Specializes in Critical Care.
I'm a nursing student and will be starting my psych rotation in May. I'm curious to see what the protocol is like in my area....

well when i was doing my psych clinic at the county facility we had an inservice at the staff & security told us this:

students are not protected the same as staffing (idk what the difference was, but he made it clear that we were not insured by the facility and the facility would not be paying for "incurred" expenses.

that in no way shape or form were students to be alone in a room with a patient. reasons included psych issues for the patient stemming from sexual abuse, torture etc and they could act out; some patients had abusive "habits" that as students we might not be aware of etc

that when speaking with a patient you should never ever have your back against a wall and you must always be aware of the TWO ways you can dart to safety.

when sitting with a patient we were to be in arms length distance and across a table. if in chairs, we should be one chair away or something

ladies, no pony tails because if we ran, that is what they could grab on to. no necklaces for the same reason and ESPECIALLY do not wear anything with religous symbols or bright colors, as this may aggravate them.

THIS SAID, when patients are (often involuntarily) in a *locked* county or state psych facility, they are at their worst. they are unmedicated (or i should say a therapeutic dose/ effect has not been reached), unpredictable and psychotic. and people with bad enough depression can become psychotic as well, in very extreme situations.

i did a few days in a locked down child psych unit and it was bananas. it took 1 rn, 2 big male security gaurds, 1 tech and a pleading parent to physically, mechanically and chemically subdue a tiny austic 9 yo boy. i wouldnt have believed it if i hadnt seen it myself. but there was a clear cut system in place. it was very matter of fact and calm (in the weirdest way).

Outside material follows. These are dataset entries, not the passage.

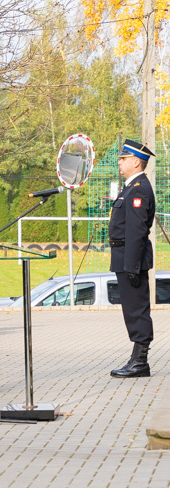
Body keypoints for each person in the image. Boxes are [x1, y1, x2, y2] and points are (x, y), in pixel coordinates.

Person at [109, 139, 157, 378]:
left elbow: (137, 231)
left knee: (137, 309)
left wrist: (132, 265)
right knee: (131, 309)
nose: (120, 162)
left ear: (136, 162)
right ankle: (136, 359)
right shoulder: (130, 187)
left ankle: (140, 362)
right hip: (124, 256)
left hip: (131, 258)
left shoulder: (138, 188)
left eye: (123, 158)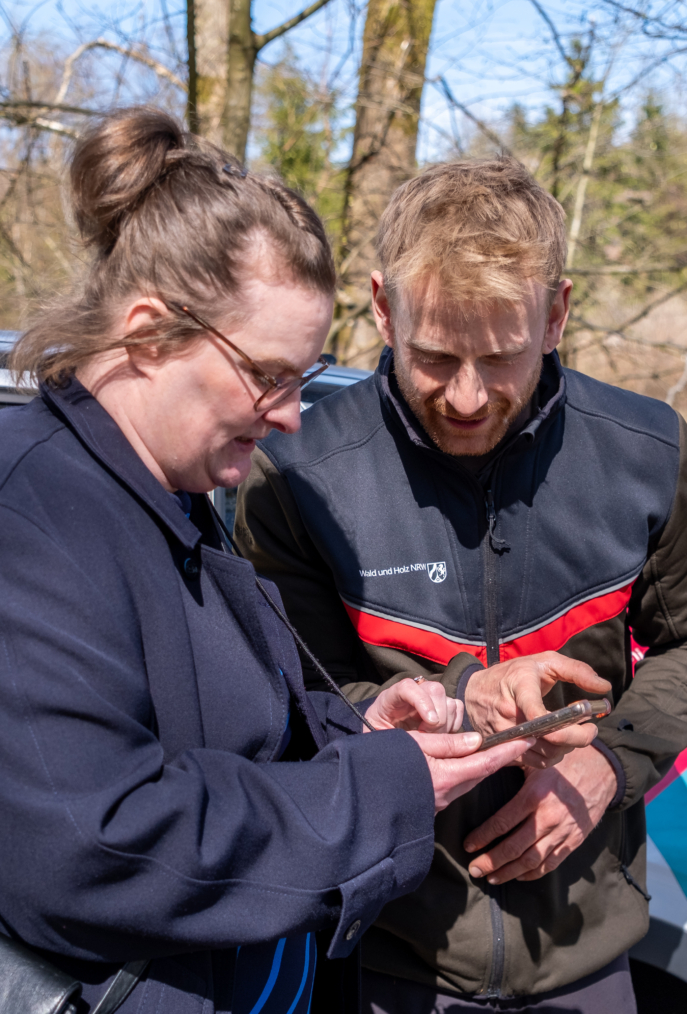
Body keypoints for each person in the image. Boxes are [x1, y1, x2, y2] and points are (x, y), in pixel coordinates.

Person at [0, 113, 603, 1014]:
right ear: (148, 335)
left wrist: (351, 730)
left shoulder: (164, 492)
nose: (288, 415)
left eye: (303, 379)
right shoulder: (35, 515)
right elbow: (98, 843)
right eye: (268, 376)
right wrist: (383, 787)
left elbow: (214, 729)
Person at [236, 156, 687, 1013]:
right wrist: (455, 695)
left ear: (555, 313)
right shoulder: (295, 474)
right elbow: (288, 698)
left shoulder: (649, 451)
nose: (468, 397)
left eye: (501, 357)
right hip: (380, 952)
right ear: (382, 308)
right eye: (434, 357)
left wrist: (612, 764)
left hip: (586, 950)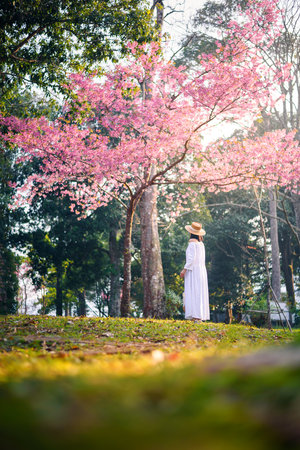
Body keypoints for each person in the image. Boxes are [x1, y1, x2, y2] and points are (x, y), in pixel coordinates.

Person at [180, 222, 210, 321]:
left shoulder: (192, 244)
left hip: (193, 271)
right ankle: (199, 314)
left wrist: (184, 270)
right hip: (201, 270)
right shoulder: (201, 245)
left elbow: (191, 259)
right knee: (199, 292)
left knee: (193, 291)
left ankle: (195, 315)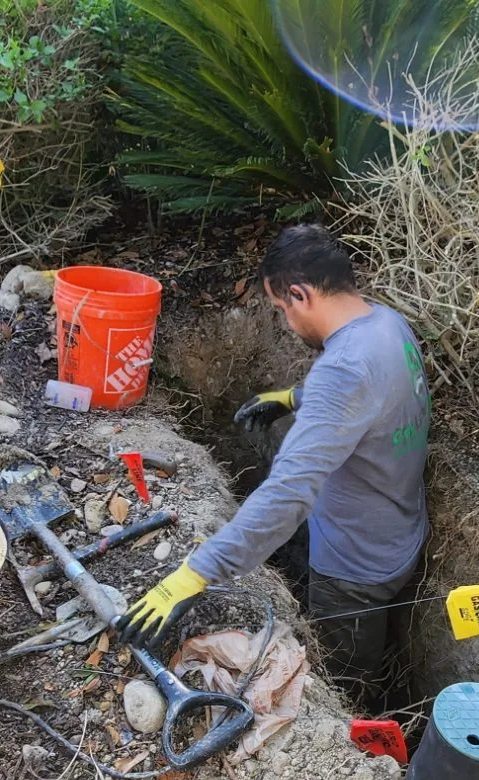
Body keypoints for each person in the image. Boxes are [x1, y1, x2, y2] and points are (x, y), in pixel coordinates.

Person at [118, 225, 430, 699]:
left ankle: (366, 734)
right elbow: (377, 399)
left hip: (354, 571)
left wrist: (193, 574)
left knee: (347, 680)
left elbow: (287, 495)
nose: (286, 322)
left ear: (301, 295)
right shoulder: (386, 324)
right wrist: (294, 397)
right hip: (399, 531)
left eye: (283, 309)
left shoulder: (343, 370)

take a couple mins to review the policy that you clinical site has regarding abusive pt and staff safety.

if you dont follow policy , the higher ups will never ever back you up or cover your expenses.

We have an obligation to provide treatment. There can be no effective treatment if staff are in fear.

Hey All

As a follow up to this thread topic: Is there one style of martial arts that teaches the defensive moves without the offensive counter-moves? In my area Krav Maga is the next new thing, but this is way too offensive in nature.

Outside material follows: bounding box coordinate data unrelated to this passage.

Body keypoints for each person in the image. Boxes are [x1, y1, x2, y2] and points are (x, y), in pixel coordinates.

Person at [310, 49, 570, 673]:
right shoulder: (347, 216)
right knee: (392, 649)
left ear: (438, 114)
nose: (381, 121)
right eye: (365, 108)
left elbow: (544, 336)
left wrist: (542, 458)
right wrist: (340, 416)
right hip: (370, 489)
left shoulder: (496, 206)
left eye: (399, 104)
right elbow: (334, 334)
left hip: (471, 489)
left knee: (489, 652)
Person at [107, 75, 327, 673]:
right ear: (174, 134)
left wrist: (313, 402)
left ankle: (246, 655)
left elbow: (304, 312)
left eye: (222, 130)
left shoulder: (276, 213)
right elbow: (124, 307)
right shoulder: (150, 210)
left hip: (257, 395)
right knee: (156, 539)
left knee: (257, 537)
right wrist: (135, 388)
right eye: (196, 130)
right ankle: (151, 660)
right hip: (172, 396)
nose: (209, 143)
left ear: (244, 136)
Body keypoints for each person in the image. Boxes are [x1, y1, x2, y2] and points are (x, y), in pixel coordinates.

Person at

Although I try to keep a peaceful "Zen"attitude, I do not feel comfortable going to a local self defense school asking for all of the defensive and none of the offensive training. I tend to react stimulus/response and do not want any conditioning of aggressive responses.

As a side note, I am a nursing student who works as a counselor in a MH group home. Our defensive training can be summed up by "run away as fast as you can".

G

the only one I can think of at the moment would be aikido. but you have to look at the different schools of aikido to find one that fits what you're looking for. I trained in aikido for about 10 years and it's up to us to counter a move or just deflect it.